* [PROBLEM DESCRIPTION]: This exercise calls for retyping every line below exactly, with the images omitted.

━━━━━ SOURCE DATA

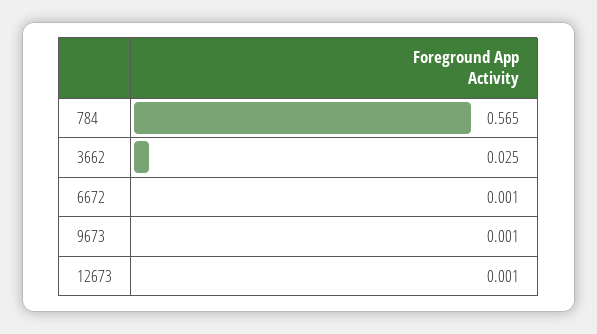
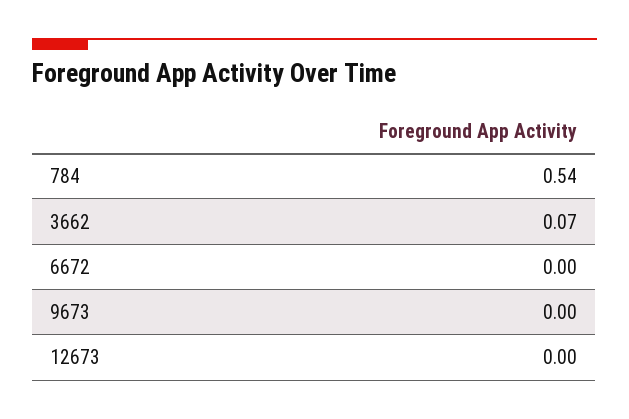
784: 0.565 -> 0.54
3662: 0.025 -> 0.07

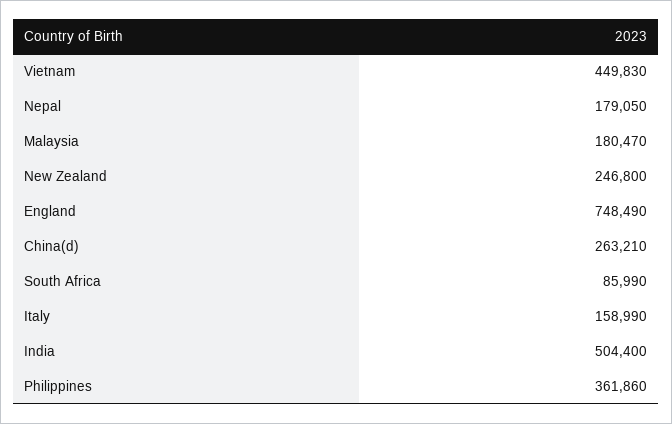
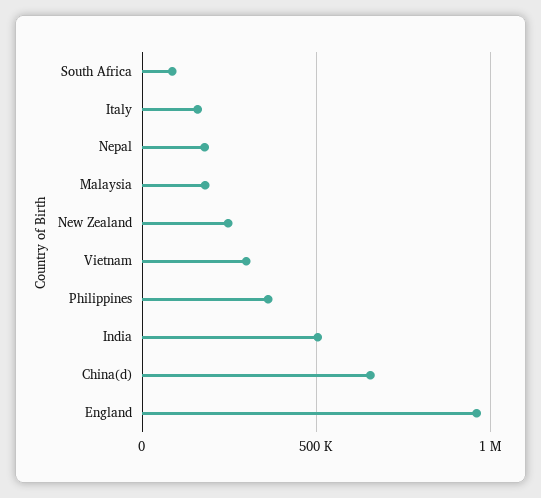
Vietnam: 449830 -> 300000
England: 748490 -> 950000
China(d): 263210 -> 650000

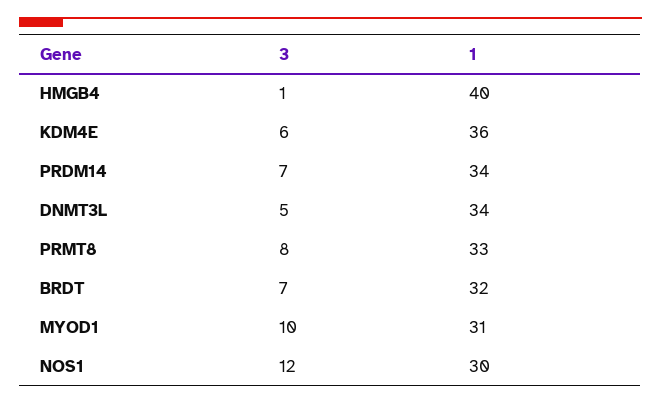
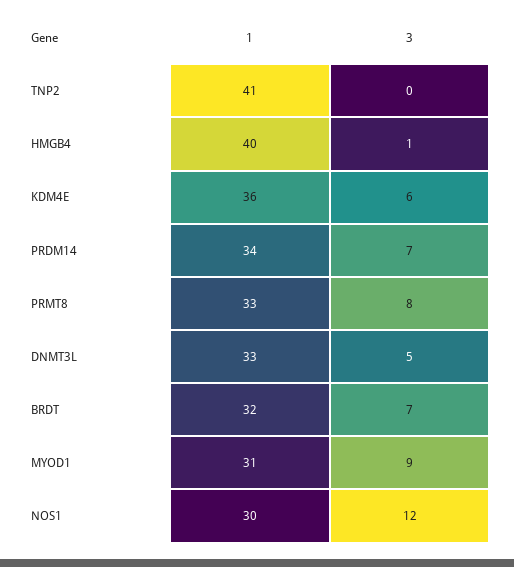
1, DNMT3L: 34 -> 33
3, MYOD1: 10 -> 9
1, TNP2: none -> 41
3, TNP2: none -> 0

━━━━━━━━━━

* [RESULT FOR THIS TASK]:
784: 0.565 -> 0.54
3662: 0.025 -> 0.07

Vietnam: 449830 -> 300000
England: 748490 -> 950000
China(d): 263210 -> 650000

1, DNMT3L: 34 -> 33
3, MYOD1: 10 -> 9
1, TNP2: none -> 41
3, TNP2: none -> 0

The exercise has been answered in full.